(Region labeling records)
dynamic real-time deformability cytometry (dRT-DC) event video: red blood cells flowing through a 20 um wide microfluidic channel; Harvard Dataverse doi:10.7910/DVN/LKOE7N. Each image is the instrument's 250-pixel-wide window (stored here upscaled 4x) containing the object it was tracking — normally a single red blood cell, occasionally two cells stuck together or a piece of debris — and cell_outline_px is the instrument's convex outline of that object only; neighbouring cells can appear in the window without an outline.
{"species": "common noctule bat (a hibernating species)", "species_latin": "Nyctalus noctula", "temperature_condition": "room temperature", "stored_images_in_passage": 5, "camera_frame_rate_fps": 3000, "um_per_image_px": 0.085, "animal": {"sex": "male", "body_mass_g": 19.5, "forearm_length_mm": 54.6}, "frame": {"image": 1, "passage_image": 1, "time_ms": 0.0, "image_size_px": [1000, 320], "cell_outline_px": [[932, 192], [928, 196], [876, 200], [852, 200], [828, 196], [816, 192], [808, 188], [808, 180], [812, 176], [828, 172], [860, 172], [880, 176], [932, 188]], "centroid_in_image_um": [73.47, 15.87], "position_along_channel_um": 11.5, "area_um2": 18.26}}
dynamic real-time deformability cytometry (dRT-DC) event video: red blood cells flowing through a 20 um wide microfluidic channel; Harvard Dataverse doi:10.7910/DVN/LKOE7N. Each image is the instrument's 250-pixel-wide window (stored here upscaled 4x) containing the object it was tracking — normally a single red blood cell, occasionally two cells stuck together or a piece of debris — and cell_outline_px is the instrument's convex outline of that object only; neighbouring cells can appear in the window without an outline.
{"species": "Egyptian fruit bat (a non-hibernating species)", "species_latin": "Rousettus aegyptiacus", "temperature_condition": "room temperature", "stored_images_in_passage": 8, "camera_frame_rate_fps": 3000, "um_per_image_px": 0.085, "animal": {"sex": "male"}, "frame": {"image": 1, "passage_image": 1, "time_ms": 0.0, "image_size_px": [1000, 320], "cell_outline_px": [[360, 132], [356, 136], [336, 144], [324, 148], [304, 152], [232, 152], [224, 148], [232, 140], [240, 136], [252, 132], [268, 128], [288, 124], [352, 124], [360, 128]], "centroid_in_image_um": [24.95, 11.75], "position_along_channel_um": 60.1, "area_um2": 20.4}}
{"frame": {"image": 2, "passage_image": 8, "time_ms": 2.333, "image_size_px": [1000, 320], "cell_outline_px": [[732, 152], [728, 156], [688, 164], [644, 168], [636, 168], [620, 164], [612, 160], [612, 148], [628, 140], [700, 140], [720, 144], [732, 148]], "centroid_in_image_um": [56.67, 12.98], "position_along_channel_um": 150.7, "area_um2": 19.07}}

WRITTEN TASK:
Your task is to repeat each line of the material exactly.

SOLUTION FOR THIS TASK:
dynamic real-time deformability cytometry (dRT-DC) event video: red blood cells flowing through a 20 um wide microfluidic channel; Harvard Dataverse doi:10.7910/DVN/LKOE7N. Each image is the instrument's 250-pixel-wide window (stored here upscaled 4x) containing the object it was tracking — normally a single red blood cell, occasionally two cells stuck together or a piece of debris — and cell_outline_px is the instrument's convex outline of that object only; neighbouring cells can appear in the window without an outline.
{"species": "common noctule bat (a hibernating species)", "species_latin": "Nyctalus noctula", "temperature_condition": "room temperature", "stored_images_in_passage": 5, "camera_frame_rate_fps": 3000, "um_per_image_px": 0.085, "animal": {"sex": "male", "body_mass_g": 19.5, "forearm_length_mm": 54.6}, "frame": {"image": 1, "passage_image": 1, "time_ms": 0.0, "image_size_px": [1000, 320], "cell_outline_px": [[932, 192], [928, 196], [876, 200], [852, 200], [828, 196], [816, 192], [808, 188], [808, 180], [812, 176], [828, 172], [860, 172], [880, 176], [932, 188]], "centroid_in_image_um": [73.47, 15.87], "position_along_channel_um": 11.5, "area_um2": 18.26}}
dynamic real-time deformability cytometry (dRT-DC) event video: red blood cells flowing through a 20 um wide microfluidic channel; Harvard Dataverse doi:10.7910/DVN/LKOE7N. Each image is the instrument's 250-pixel-wide window (stored here upscaled 4x) containing the object it was tracking — normally a single red blood cell, occasionally two cells stuck together or a piece of debris — and cell_outline_px is the instrument's convex outline of that object only; neighbouring cells can appear in the window without an outline.
{"species": "Egyptian fruit bat (a non-hibernating species)", "species_latin": "Rousettus aegyptiacus", "temperature_condition": "room temperature", "stored_images_in_passage": 8, "camera_frame_rate_fps": 3000, "um_per_image_px": 0.085, "animal": {"sex": "male"}, "frame": {"image": 1, "passage_image": 1, "time_ms": 0.0, "image_size_px": [1000, 320], "cell_outline_px": [[360, 132], [356, 136], [336, 144], [324, 148], [304, 152], [232, 152], [224, 148], [232, 140], [240, 136], [252, 132], [268, 128], [288, 124], [352, 124], [360, 128]], "centroid_in_image_um": [24.95, 11.75], "position_along_channel_um": 60.1, "area_um2": 20.4}}
{"frame": {"image": 2, "passage_image": 8, "time_ms": 2.333, "image_size_px": [1000, 320], "cell_outline_px": [[732, 152], [728, 156], [688, 164], [644, 168], [636, 168], [620, 164], [612, 160], [612, 148], [628, 140], [700, 140], [720, 144], [732, 148]], "centroid_in_image_um": [56.67, 12.98], "position_along_channel_um": 150.7, "area_um2": 19.07}}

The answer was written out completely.